Please state how many lines of the data below contain the word "Здесь", offering nothing besides the number.

(Source records)
════════

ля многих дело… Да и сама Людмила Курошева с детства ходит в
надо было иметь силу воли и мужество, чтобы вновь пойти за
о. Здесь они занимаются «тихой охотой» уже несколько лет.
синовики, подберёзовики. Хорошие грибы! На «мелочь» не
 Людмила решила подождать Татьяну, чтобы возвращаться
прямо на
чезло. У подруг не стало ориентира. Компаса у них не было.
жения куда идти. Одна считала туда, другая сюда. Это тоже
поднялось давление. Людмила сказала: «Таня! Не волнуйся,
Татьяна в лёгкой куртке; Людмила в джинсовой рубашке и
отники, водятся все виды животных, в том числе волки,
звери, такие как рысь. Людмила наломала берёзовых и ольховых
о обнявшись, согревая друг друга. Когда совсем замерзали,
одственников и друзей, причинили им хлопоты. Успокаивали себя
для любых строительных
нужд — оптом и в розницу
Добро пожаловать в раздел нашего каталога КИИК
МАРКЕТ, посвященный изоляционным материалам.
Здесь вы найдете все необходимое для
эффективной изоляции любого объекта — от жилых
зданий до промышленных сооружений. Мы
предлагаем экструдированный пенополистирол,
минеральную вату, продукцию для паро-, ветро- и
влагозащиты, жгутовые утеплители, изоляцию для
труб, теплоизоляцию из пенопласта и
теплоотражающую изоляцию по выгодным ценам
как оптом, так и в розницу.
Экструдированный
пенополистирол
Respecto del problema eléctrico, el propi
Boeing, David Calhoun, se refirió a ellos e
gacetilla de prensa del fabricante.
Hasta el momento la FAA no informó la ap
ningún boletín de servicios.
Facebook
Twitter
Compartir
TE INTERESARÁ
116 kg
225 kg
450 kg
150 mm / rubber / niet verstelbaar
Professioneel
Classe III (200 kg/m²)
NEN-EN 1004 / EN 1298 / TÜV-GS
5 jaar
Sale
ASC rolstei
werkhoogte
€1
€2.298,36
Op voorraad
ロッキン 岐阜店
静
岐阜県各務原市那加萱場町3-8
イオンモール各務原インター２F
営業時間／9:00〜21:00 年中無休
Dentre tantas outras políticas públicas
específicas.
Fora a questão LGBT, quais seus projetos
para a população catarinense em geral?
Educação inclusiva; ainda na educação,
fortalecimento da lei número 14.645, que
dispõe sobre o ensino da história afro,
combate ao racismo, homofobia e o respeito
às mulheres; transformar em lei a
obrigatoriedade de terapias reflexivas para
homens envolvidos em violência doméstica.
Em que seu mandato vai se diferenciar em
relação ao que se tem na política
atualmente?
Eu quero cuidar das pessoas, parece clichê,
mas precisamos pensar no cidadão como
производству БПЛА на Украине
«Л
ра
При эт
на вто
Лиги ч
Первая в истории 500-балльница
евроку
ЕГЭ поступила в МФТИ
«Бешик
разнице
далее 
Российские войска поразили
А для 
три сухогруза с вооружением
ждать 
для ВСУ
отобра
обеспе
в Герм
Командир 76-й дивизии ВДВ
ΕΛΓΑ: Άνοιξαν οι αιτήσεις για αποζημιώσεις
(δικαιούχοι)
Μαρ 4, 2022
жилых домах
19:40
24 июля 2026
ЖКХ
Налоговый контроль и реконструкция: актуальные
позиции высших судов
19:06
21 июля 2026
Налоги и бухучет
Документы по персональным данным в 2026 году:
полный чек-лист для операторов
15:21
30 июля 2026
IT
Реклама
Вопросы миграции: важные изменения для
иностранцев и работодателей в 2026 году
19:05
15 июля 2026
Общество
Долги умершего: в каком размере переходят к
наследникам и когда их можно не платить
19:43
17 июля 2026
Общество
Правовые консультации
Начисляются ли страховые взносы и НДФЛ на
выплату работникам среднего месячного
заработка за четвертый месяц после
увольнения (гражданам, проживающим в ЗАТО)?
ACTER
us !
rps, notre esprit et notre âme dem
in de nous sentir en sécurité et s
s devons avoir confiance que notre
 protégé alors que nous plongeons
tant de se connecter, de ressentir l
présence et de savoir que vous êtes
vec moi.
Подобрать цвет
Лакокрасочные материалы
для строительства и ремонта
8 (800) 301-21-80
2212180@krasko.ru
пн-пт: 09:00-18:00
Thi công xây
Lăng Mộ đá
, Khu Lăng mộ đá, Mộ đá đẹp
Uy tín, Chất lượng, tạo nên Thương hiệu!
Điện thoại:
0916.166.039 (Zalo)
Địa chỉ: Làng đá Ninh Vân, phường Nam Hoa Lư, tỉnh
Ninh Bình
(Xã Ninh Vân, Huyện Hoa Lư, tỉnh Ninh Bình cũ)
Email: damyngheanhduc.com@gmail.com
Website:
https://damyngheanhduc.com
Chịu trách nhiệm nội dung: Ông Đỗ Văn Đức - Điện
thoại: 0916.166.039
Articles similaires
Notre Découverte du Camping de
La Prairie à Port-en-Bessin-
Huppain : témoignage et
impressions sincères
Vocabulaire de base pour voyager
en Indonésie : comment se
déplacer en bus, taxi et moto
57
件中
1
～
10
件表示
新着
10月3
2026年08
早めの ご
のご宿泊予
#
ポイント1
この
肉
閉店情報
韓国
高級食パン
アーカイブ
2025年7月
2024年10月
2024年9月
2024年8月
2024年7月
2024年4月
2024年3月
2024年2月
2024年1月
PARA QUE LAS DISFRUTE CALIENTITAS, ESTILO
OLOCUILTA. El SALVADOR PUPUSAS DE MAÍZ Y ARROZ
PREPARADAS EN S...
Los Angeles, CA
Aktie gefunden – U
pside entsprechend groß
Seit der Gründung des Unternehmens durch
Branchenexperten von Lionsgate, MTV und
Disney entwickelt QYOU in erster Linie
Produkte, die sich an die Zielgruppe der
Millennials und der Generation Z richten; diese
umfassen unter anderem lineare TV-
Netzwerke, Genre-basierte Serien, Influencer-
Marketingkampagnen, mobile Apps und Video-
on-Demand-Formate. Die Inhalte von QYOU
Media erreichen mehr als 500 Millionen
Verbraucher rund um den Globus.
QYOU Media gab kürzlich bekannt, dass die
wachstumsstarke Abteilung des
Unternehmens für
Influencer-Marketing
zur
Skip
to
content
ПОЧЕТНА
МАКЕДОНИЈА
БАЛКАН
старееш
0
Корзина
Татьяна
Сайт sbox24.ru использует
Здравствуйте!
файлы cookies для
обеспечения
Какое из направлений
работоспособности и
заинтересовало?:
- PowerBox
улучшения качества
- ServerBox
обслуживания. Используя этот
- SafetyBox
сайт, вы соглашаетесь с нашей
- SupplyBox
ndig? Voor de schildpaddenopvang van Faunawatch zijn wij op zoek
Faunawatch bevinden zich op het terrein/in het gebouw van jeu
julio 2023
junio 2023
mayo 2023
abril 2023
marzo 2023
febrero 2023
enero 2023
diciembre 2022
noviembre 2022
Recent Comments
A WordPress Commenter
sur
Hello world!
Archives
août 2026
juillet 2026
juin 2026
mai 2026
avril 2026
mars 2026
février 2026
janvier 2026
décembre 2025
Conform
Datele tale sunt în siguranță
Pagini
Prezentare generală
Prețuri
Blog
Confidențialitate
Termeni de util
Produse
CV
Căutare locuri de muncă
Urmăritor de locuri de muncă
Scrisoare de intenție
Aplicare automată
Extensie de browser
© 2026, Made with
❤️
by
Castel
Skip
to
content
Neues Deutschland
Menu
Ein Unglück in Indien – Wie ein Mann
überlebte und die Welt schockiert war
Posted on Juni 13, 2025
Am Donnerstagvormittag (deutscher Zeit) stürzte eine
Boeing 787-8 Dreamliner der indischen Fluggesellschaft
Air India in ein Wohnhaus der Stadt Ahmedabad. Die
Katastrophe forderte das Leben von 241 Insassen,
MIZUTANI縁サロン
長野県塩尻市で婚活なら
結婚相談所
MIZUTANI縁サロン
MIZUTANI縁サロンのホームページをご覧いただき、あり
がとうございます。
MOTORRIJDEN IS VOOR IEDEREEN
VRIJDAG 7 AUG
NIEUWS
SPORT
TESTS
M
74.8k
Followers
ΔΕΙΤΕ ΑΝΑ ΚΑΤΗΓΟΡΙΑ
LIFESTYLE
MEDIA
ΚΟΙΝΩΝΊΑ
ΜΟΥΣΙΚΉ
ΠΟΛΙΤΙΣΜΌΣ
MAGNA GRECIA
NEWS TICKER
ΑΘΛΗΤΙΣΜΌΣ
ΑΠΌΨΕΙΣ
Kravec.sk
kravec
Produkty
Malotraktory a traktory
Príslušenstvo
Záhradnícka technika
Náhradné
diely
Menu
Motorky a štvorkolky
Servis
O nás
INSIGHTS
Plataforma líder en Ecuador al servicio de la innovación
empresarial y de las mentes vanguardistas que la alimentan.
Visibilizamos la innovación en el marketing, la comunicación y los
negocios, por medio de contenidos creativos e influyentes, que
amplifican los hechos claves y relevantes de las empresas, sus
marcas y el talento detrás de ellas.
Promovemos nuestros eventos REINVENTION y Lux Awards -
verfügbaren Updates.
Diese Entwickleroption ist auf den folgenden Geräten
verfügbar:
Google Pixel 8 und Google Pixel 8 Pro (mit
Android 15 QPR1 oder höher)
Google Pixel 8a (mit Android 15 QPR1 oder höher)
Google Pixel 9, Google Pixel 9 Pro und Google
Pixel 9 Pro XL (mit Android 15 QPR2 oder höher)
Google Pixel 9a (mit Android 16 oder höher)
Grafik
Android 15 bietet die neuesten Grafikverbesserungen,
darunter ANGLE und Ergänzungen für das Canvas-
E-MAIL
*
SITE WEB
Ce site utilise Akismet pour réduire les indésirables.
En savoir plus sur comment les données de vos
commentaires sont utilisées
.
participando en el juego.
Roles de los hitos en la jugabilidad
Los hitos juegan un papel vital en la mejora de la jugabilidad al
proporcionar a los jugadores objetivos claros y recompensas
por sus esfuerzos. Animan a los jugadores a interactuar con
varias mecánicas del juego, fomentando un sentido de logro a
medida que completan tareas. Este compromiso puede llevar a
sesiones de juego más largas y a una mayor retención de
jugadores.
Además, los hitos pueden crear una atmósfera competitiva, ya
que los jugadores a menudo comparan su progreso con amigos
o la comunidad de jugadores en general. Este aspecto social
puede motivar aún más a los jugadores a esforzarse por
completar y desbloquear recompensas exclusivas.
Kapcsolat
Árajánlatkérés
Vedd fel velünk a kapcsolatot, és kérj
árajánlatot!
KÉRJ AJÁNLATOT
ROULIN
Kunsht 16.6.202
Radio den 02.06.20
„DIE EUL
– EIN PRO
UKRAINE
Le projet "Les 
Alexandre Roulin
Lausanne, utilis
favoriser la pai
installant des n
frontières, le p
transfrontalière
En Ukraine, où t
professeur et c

════════

### Answer to the problem
2